**Your assignment**:
Each line that has the string "contains" must be copied from the records below.

(Data excerpts)
»»

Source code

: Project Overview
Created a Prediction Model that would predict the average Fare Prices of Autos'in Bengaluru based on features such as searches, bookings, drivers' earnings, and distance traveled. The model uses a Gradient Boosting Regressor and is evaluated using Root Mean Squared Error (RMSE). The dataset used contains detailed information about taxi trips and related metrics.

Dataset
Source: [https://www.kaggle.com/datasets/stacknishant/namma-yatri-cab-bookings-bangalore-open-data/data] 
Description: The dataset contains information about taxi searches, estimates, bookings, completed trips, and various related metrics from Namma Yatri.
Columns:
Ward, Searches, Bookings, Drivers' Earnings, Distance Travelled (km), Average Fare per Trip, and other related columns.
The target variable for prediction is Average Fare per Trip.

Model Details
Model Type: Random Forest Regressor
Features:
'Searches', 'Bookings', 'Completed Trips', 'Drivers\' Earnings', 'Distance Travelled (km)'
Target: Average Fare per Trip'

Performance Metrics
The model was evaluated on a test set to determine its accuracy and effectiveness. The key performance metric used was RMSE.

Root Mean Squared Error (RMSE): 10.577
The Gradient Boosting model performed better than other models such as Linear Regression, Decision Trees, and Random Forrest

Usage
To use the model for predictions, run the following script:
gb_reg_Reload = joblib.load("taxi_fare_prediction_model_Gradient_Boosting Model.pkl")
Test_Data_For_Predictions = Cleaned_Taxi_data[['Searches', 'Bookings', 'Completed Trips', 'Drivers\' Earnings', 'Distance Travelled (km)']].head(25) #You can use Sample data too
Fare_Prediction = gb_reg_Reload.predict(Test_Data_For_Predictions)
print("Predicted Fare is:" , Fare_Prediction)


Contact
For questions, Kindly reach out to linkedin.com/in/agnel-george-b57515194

««

**Solution to this task**:
Created a Prediction Model that would predict the average Fare Prices of Autos'in Bengaluru based on features such as searches, bookings, drivers' earnings, and distance traveled. The model uses a Gradient Boosting Regressor and is evaluated using Root Mean Squared Error (RMSE). The dataset used contains detailed information about taxi trips and related metrics.
Description: The dataset contains information about taxi searches, estimates, bookings, completed trips, and various related metrics from Namma Yatri.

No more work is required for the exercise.